Collections by Ellen Datlow and Terri Windling are my absolute favorite sources of fantasy literature these days, so when I heard of A Wolf at the Door, I knew I had to read it. Our library doesn’t have this collection, so I used a gift card I won in a writing competition to purchase the book online. I’m very glad that I did, too, because not only was it a great read, it will also be a wonderful book for my daughter to read in a couple of years.

Favorite authors like Tanith Lee, Neil Gaiman, Gregory Maguire, and others are included in the book—as are retakes on favorite fairy tales, such as “The Twelve Dancing Princesses” and “Hansel and Gretel.” The latter, in fact, may be my favorite retelling in the entire book—as well as the darkest story in the collection.

Fear not, however, when giving this book to a young adult or even a middle schooler as a gift, as most of the stories within are not fear-inducing. In fact, the element of fantasy is their only unifying quality. Some are sort of love stories, while some are funny. Some are just plain silly, while others have you going for a minute thinking something awful is going to happen when, in fact, everything is okay.

A take on “The Ugly Duckling,” for example, had me dreading that the title character was going to go all Red Dragon on us, but she thankfully did not. As I stated before, the most disturbing tale would be the retelling of “Hansel and Gretel,” also known as “Hansel’s Eyes” in the book. That said, readers will be satisfied with the happy ending—and what fairy tale didn’t have a grisly moment in its original version anyway? With the exception of one or two other dark tales (none as dark as this one, I think), most would be stories that most parents would probably be okay reading to their children.
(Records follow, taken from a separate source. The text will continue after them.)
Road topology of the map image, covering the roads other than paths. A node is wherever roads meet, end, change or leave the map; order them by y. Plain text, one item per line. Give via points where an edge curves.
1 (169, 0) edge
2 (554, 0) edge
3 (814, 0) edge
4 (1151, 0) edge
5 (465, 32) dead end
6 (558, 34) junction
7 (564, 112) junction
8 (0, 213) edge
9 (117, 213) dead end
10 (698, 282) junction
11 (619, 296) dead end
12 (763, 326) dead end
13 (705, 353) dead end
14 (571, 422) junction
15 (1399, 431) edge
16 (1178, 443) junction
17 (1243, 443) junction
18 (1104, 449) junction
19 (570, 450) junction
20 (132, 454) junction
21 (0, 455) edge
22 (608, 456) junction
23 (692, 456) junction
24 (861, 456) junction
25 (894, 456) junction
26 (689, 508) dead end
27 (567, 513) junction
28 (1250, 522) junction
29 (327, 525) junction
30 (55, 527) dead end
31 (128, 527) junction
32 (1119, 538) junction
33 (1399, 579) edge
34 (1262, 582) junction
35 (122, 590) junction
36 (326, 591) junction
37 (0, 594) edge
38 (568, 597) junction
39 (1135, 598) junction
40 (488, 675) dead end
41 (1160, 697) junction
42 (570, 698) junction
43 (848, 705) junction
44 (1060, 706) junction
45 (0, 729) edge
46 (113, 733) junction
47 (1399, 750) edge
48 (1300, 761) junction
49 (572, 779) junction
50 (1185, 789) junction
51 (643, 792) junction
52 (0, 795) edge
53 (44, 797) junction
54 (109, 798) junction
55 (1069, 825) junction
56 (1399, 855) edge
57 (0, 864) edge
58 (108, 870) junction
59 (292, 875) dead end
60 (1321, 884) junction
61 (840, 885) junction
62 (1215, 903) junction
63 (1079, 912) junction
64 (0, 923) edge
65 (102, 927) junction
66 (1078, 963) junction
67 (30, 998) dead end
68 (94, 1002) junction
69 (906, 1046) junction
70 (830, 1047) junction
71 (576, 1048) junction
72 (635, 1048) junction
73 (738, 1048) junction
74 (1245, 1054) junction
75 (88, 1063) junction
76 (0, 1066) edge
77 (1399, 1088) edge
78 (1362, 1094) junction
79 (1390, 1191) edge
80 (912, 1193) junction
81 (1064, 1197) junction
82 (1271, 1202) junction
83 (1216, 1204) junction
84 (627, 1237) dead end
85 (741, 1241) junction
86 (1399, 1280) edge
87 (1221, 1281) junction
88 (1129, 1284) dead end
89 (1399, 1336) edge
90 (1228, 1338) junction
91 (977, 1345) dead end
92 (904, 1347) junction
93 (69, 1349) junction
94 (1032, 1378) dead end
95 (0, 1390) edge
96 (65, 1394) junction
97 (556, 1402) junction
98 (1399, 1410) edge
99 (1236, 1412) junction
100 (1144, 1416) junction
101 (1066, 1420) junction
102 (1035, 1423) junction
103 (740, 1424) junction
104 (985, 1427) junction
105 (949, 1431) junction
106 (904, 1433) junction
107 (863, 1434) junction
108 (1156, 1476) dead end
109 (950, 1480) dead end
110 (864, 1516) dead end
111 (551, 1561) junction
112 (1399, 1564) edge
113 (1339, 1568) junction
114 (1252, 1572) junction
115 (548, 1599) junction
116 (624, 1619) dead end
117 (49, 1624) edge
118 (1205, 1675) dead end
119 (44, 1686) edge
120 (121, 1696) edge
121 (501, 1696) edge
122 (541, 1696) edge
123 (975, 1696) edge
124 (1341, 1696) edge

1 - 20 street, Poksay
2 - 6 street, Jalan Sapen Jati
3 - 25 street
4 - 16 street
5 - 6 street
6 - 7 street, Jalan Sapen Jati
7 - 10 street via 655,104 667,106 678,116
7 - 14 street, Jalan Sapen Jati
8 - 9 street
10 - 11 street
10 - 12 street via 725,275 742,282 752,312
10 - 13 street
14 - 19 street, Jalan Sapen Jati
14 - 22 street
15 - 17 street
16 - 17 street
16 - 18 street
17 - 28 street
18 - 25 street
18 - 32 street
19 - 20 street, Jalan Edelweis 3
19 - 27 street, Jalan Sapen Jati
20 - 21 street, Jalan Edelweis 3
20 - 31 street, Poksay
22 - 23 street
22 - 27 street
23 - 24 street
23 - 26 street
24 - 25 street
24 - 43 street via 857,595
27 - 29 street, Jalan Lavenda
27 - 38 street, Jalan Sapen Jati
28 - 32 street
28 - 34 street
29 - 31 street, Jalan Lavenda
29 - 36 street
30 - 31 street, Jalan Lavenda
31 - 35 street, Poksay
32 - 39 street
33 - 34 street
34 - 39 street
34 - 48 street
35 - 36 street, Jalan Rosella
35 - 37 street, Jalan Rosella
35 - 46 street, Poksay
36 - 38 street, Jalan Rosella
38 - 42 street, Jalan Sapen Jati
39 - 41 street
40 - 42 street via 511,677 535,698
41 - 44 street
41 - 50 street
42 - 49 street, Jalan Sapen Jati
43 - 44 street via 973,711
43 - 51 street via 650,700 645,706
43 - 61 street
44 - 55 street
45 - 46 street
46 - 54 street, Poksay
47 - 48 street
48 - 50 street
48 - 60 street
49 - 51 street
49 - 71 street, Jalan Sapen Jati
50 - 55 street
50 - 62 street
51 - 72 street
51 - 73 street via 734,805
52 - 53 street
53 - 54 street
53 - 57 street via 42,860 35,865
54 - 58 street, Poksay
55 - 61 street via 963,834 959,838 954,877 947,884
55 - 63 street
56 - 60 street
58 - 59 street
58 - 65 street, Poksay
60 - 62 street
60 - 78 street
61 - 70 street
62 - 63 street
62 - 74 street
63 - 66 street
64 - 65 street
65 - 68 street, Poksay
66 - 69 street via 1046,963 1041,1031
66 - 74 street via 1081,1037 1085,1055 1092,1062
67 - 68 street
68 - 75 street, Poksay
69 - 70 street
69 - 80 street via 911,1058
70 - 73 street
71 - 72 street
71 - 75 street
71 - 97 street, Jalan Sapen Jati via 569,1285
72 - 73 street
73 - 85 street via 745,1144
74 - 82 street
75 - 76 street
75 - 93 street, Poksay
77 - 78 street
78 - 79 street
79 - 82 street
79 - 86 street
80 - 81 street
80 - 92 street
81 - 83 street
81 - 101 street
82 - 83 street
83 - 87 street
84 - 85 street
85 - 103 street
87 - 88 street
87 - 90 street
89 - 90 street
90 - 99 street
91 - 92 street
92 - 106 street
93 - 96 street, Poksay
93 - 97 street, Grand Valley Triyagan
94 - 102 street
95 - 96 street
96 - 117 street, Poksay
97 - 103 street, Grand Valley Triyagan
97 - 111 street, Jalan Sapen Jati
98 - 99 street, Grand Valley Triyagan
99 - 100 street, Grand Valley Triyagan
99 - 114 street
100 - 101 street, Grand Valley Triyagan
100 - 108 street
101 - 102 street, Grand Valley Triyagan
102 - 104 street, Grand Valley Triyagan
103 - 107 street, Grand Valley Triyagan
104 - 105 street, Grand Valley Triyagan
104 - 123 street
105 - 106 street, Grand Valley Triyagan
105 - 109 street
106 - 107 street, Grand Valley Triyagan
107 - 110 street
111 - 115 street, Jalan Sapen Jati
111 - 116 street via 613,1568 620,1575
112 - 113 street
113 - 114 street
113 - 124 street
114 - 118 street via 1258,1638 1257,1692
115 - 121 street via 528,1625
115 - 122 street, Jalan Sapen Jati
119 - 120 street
People interested in these editors and their wonderful fantasy collections might also want to check out Troll’s Eye View, my other favorite collection from them specifically for younger readers. However, it is their fiction for adults—also retellings of fairy tales, though they are far darker and more disturbing, and sometimes more beautiful—that many older readers will be sure to enjoy. I would start with Silver Birch, Blood Moon and go from there.